- **Dataset records**
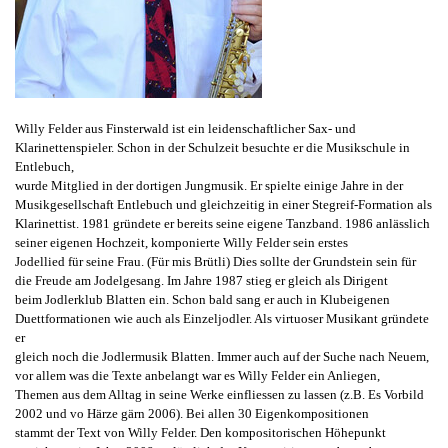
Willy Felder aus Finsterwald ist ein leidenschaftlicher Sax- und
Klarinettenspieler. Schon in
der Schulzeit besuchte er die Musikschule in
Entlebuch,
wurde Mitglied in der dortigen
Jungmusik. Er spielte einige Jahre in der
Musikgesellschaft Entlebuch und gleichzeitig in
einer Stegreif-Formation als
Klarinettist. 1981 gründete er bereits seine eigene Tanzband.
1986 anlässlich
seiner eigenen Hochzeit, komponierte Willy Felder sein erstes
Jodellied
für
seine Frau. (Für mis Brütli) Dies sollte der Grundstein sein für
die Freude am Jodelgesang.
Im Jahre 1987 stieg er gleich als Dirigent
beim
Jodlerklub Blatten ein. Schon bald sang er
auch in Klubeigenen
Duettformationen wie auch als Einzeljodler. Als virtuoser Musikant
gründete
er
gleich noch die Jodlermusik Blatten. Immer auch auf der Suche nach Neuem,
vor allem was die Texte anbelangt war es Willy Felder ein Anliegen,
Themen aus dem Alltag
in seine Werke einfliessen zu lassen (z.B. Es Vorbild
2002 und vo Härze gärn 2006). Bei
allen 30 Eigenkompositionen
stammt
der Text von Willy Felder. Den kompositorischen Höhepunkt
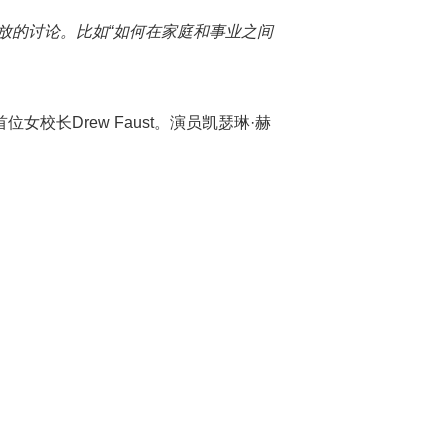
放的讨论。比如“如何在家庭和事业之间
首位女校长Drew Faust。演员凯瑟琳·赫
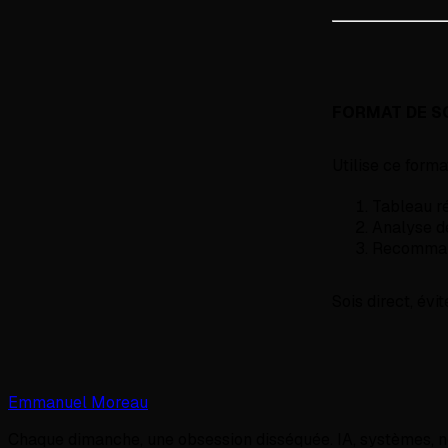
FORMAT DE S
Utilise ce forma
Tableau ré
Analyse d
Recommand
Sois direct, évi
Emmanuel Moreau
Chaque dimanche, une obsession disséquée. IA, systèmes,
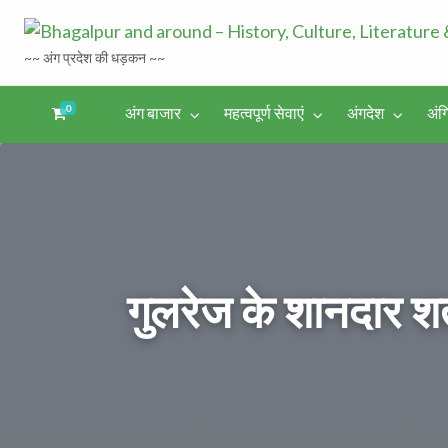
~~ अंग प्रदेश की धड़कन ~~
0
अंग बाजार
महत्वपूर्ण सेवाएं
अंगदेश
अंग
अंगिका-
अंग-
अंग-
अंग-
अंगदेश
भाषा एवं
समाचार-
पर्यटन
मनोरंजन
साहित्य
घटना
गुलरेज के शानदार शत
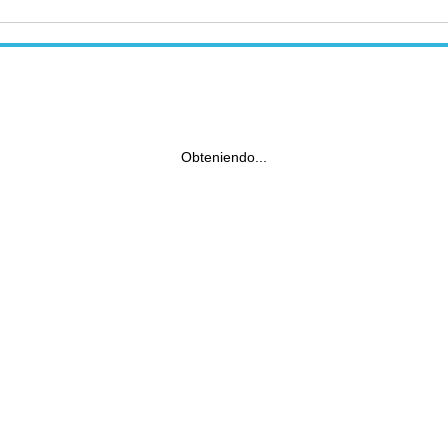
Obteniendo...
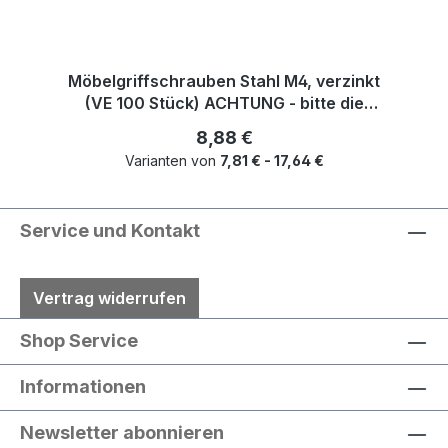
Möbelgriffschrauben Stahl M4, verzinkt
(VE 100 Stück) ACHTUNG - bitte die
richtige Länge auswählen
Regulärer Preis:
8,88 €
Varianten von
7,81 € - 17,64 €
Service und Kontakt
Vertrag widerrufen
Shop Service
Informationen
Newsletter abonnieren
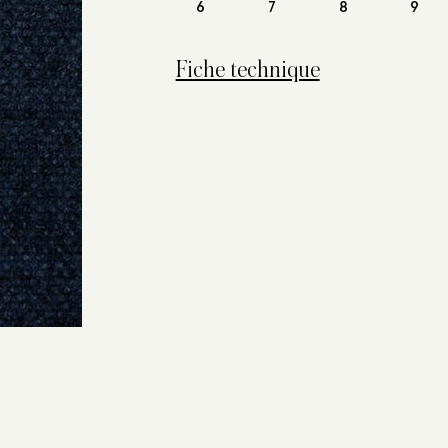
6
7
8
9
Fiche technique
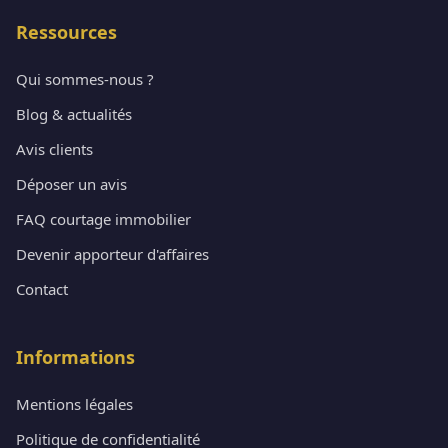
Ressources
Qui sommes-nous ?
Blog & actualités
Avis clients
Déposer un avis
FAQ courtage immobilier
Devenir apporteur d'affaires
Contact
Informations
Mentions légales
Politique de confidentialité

* * *

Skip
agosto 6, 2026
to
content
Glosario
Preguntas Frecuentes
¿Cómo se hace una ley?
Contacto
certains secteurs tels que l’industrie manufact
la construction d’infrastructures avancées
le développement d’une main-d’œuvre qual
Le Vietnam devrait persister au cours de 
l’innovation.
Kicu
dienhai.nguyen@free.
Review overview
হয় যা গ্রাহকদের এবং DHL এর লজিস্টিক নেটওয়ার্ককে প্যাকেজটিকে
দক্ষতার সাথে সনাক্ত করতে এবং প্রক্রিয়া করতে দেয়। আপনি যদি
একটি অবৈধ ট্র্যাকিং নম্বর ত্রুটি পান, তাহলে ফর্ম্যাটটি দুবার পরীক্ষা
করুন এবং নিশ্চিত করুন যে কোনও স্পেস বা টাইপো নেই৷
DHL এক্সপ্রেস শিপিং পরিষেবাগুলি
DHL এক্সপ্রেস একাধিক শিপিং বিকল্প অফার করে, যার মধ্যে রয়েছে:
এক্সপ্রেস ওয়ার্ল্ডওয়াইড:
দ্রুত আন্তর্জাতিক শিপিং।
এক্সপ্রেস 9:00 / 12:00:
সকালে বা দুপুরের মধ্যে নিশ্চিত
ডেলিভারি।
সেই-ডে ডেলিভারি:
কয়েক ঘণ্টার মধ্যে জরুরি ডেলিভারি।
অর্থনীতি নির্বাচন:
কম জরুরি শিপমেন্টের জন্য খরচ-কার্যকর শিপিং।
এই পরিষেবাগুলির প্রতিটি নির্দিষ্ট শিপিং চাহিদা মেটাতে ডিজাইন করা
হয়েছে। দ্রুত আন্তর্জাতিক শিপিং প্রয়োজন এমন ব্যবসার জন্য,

* * *

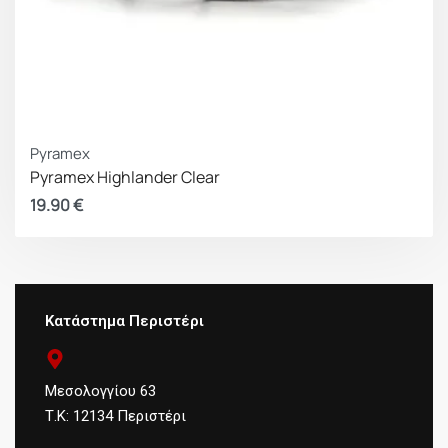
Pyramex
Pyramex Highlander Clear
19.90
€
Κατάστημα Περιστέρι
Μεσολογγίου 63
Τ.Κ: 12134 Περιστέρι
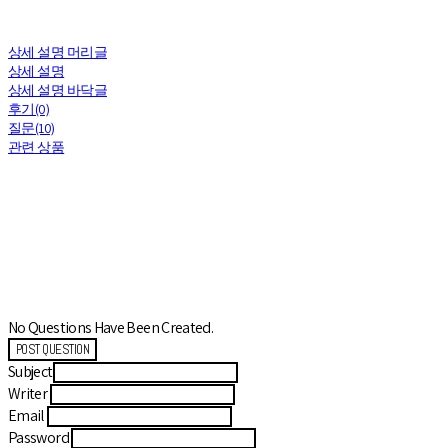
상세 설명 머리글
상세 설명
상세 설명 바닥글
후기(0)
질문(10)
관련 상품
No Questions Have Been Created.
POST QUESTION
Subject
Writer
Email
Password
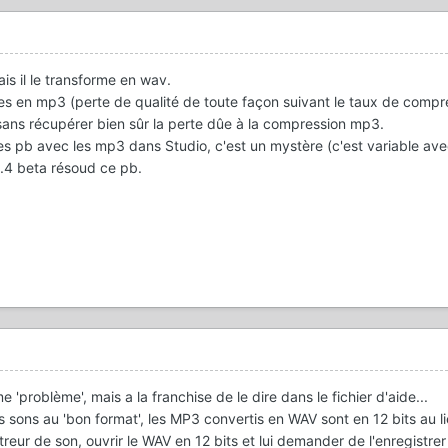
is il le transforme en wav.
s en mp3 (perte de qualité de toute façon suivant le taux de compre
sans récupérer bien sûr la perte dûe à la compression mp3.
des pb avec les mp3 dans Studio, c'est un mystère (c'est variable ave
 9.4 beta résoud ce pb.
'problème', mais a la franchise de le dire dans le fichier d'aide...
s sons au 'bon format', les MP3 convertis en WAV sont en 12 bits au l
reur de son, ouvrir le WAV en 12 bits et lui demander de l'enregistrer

- **Assigned task**
Give only the number of lines in the material above that contain the string "perte". Count it as case-sensitive.

- **Response**
2